14 октября мы, уже без уралмашевцев, собрались и на 20 машинах объехали особо непонятливых цыган и предупредили: «Если кто продаст еще хоть грамм — пусть не обижается». Цыгане, естественно, обижаются до сих пор.
С 2000 года уралмашевские в непосредственной работе не присутствовали. Однако очень жестко контролировали свои ряды, а в нашей работе участвовали брендом. Но если бы нам потребовалась помощь и мы бы к ним обратились, они всегда бы включились.
Конечно, уралмашевцы заработали серьезный политический капитал на борьбе с наркотиками и в дальнейшем его использовали. Иногда деликатно, иногда не очень. Но это их капитал. Они его заработали. И это их право, на что его потратить. А с другой стороны, они-то ведь полезли и заработали. А другим-то кто мешал? Мы ко всем обращались. Что, никто не видел, что дети гибнут, во что город превращается?
Уралмашевцы начинали с нами и поддержали нас в самое тяжелое время. Я думаю, что во многом благодаря им мы остались живы.
Один ехидный журналист той осенью осторожно спросил отца Авраама: «Как вы считаете, могут ли бороться с наркотиками люди, которых подозревают в связи с криминальным миром?» Батюшка ответил просто: «Они не могут. Они обязаны».

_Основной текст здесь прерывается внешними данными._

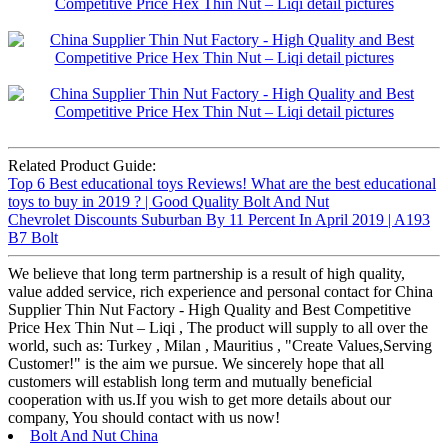
Related Product Guide:
Top 6 Best educational toys Reviews! What are the best educational
toys to buy in 2019 ? | Good Quality Bolt And Nut
Chevrolet Discounts Suburban By 11 Percent In April 2019 | A193
B7 Bolt
We believe that long term partnership is a result of high quality,
value added service, rich experience and personal contact for China
Supplier Thin Nut Factory - High Quality and Best Competitive
Price Hex Thin Nut – Liqi , The product will supply to all over the
world, such as: Turkey , Milan , Mauritius , "Create Values,Serving
Customer!" is the aim we pursue. We sincerely hope that all
customers will establish long term and mutually beneficial
cooperation with us.If you wish to get more details about our
company, You should contact with us now!
Bolt And Nut China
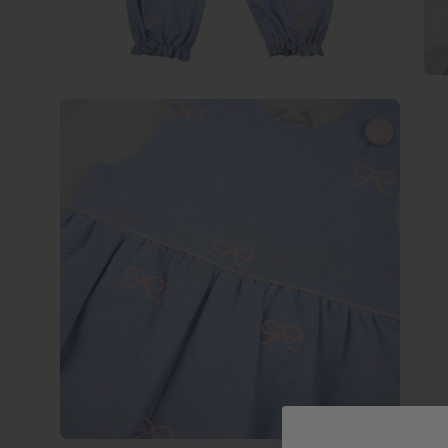
Open
image
lightbox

Осенью в ФСБ потянулись первые менты, которых мы обозначили в своих передачах. Пополз тихий шепоток. Передел рынка! Такое могли придумать только менты, которые с этого рынка кормились и поняли, что скоро его не будет. Фээсбэшники улыбались.
Мне лень доказывать очевидное, но сегодня в нашем городе про передел рынка могут говорить только дебилы.